§ TASK TO CARRY OUT
Reproduce the rows from the beginning through the line that contains "Pitch is controlled", inclusive, with each "GitHub" renamed to "GitLab" and nothing else altered.

§ INPUT DATA

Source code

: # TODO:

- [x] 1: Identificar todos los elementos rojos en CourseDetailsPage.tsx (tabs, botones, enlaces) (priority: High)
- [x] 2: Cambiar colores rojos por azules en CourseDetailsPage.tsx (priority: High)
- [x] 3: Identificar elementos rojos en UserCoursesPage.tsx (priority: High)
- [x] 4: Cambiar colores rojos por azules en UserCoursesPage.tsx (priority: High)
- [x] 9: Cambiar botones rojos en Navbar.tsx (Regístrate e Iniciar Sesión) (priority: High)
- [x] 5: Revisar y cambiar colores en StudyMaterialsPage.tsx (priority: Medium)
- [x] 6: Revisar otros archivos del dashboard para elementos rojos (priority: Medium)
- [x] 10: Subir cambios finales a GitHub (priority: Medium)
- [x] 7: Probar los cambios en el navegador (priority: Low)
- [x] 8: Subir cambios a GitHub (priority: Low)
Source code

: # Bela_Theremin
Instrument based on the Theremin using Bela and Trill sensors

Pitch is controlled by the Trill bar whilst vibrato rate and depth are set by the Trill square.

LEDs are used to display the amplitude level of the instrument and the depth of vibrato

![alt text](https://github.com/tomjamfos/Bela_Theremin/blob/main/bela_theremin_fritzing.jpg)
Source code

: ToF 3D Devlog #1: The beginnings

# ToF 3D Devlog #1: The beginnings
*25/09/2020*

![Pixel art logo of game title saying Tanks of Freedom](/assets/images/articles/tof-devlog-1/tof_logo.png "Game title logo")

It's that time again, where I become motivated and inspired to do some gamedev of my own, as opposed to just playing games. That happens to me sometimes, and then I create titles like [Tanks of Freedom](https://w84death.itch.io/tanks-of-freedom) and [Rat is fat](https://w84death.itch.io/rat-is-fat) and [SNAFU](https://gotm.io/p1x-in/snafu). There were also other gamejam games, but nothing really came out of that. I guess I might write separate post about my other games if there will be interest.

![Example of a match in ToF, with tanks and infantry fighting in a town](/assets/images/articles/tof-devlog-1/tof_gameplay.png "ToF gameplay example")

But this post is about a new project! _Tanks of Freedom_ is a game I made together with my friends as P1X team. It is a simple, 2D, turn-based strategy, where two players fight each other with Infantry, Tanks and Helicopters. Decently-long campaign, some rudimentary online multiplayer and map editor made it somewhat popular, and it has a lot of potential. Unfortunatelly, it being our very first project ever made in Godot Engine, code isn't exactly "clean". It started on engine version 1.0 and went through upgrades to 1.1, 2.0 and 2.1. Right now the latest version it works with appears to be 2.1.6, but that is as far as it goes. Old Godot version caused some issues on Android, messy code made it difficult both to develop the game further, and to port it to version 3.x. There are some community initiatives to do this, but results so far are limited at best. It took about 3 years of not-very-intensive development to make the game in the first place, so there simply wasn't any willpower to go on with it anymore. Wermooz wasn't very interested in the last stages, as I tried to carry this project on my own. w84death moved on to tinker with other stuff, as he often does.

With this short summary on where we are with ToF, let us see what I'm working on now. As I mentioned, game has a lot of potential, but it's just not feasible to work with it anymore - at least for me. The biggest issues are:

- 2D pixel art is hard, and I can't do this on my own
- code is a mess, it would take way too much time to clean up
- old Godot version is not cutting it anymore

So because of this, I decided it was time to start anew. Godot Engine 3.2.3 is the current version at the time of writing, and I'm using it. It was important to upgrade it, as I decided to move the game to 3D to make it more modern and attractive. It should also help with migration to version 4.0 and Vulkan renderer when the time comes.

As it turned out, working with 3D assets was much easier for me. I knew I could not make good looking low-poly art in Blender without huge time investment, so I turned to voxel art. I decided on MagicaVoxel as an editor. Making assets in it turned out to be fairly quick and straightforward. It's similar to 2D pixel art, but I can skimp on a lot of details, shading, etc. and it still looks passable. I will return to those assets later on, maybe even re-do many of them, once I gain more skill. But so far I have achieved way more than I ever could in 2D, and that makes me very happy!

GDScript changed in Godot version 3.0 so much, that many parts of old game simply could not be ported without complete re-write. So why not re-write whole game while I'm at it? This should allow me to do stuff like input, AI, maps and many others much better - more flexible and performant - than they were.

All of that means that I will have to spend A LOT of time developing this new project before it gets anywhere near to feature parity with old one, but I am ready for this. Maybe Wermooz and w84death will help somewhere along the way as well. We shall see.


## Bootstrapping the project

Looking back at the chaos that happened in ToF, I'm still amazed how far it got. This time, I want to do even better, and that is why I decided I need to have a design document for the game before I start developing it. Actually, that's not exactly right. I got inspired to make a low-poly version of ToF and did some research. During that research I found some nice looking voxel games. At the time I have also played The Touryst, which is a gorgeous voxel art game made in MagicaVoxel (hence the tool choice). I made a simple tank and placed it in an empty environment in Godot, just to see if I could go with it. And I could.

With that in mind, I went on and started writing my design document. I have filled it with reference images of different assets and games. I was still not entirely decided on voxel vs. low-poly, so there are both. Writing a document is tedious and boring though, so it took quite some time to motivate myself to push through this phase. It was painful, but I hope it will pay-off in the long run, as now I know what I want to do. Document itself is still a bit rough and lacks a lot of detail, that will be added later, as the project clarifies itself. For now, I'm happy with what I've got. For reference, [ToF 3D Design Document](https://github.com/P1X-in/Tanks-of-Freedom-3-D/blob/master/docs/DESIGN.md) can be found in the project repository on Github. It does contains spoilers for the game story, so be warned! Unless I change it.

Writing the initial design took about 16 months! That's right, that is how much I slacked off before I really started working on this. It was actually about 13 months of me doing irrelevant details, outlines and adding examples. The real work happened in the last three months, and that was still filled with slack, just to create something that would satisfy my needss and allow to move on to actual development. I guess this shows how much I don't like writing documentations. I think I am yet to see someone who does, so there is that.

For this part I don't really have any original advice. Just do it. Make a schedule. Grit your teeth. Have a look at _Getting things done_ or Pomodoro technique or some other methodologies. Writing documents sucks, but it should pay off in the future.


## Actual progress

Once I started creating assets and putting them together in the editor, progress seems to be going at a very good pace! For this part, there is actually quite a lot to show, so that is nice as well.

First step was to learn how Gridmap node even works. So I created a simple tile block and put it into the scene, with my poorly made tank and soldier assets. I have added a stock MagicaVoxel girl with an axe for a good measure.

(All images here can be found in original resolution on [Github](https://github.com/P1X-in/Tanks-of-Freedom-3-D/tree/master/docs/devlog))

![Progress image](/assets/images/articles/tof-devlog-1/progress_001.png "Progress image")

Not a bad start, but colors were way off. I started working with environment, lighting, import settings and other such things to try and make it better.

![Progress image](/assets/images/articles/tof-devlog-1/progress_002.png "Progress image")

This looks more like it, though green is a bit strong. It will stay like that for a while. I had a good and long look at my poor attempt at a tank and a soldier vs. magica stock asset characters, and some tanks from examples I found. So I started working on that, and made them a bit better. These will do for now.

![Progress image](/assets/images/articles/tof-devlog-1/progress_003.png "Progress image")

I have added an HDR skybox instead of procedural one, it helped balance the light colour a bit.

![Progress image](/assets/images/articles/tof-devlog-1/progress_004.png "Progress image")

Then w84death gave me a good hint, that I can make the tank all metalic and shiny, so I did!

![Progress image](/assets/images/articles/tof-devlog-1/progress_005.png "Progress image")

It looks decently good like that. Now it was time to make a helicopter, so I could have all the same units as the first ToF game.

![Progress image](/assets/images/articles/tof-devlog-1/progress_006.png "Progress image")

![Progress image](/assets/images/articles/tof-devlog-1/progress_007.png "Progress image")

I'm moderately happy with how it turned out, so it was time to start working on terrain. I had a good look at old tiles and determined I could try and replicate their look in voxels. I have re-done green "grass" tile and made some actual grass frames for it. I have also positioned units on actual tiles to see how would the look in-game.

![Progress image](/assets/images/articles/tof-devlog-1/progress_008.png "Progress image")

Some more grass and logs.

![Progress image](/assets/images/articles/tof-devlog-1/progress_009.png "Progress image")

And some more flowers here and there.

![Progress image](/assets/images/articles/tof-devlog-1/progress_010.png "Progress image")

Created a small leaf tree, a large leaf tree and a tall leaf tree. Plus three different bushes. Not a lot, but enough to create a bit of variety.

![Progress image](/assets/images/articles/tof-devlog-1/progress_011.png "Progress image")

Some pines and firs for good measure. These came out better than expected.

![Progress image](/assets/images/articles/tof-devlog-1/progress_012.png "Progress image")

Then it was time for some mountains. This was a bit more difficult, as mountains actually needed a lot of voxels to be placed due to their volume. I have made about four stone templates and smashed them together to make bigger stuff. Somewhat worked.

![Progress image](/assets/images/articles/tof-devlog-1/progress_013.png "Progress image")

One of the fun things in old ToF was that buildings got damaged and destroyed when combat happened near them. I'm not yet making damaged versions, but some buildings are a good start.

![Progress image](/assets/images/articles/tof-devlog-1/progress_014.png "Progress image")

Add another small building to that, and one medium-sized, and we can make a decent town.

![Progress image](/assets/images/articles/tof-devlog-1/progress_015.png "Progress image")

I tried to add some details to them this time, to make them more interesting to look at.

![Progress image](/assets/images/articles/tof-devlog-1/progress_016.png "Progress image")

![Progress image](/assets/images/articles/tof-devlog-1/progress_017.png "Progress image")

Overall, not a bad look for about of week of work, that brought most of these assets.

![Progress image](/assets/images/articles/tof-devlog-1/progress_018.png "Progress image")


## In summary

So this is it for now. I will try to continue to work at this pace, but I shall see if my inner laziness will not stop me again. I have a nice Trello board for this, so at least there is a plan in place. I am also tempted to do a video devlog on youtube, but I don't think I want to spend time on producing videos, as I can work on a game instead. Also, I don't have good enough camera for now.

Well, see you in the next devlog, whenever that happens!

§ ANSWER SECTION
Source code

: # TODO:

- [x] 1: Identificar todos los elementos rojos en CourseDetailsPage.tsx (tabs, botones, enlaces) (priority: High)
- [x] 2: Cambiar colores rojos por azules en CourseDetailsPage.tsx (priority: High)
- [x] 3: Identificar elementos rojos en UserCoursesPage.tsx (priority: High)
- [x] 4: Cambiar colores rojos por azules en UserCoursesPage.tsx (priority: High)
- [x] 9: Cambiar botones rojos en Navbar.tsx (Regístrate e Iniciar Sesión) (priority: High)
- [x] 5: Revisar y cambiar colores en StudyMaterialsPage.tsx (priority: Medium)
- [x] 6: Revisar otros archivos del dashboard para elementos rojos (priority: Medium)
- [x] 10: Subir cambios finales a GitLab (priority: Medium)
- [x] 7: Probar los cambios en el navegador (priority: Low)
- [x] 8: Subir cambios a GitLab (priority: Low)
Source code

: # Bela_Theremin
Instrument based on the Theremin using Bela and Trill sensors

Pitch is controlled by the Trill bar whilst vibrato rate and depth are set by the Trill square.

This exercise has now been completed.